From one of your local TV news stations:
Doesn’t sound like any health risk for someone fit enough to walk a few miles to get home. The greater danger would have been dehydration.
Funny, I spent a bit of time this afternoon trying to find the answer to this question. I live about two miles from work, and typically commute by foot. The complication is that I commute while pushing my one-year-old son in a stroller, and I was worried about exposing him to the heat for the 35 minutes of the walk.
After doing my Google due diligence, I decided to do it. I figured I would just walk fast and keep air moving over him. (I’d applied the same calculus yesterday, though it wasn’t QUITE as hot as today.) He seemed to be fine. I, on the other hand, was sopping wet by the time we got home.
For what it’s worth, the term “WashDopers” isn’t the best way to get the attention of Washington, D.C. dopers. My first thought was that this thread was about Washington state. I’d suggest using D.C. or just spelling out that you mean Washington, D.C.
:rolleyes: Ya know for a vast majority human history air conditioning did not exist, and temps in the 90s do not equal a death sentence. As long as you stay hydrated you are fine temp wise. Hell people lived (and still do) in Arizona and Texas without the benefit of A/C.

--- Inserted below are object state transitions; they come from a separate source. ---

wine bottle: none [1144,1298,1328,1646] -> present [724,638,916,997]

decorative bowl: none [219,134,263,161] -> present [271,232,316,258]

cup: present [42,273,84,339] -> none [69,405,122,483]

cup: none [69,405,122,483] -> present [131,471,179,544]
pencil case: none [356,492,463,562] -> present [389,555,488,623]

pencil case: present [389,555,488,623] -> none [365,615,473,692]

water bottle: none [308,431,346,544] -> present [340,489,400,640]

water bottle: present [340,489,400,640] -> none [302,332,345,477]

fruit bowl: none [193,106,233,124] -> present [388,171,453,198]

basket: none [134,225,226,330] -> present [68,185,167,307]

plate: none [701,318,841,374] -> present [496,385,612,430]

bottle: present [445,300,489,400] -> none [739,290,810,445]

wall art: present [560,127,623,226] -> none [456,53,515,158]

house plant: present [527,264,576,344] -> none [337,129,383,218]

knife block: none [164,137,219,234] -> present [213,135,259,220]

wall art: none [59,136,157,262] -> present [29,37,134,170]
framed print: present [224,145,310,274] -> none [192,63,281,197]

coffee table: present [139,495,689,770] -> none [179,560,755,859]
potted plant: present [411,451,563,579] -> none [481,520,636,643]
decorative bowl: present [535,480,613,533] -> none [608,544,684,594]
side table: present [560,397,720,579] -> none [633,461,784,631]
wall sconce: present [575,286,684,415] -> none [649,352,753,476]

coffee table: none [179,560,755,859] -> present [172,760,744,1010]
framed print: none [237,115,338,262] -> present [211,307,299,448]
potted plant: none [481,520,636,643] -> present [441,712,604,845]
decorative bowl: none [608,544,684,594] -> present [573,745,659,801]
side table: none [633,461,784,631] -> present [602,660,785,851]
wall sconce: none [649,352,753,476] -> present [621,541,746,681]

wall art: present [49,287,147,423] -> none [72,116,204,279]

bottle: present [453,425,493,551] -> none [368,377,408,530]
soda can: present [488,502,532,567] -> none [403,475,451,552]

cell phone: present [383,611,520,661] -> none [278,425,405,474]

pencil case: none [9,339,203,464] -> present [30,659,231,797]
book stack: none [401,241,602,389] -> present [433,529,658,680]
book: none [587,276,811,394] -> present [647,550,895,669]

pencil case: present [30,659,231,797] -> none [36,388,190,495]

The air quality is a different matter, I am not arguing about it not being a good thing to exercise in poor air quality. I am only addressing the temp issue.
True, but it got *your * attention, didn’t it?
Northern Virginia is code for “Outer Washington D.C.” We’re not really Virginians except for our driver’s licenses and zip codes.
And my boy is half-Indian. He probably doesn’t start feeling uncomfortable until metal is buckling.
(This, by the way: “:rolleyes:” seems unnecessary. If we were speaking in person and you rolled your eyes at my expression of concern for my baby, I would have a much stronger reaction.)
The TV station gets it right; the only thing I’d add is that ozone can trigger attacks in asthmatics, so they should be extra careful.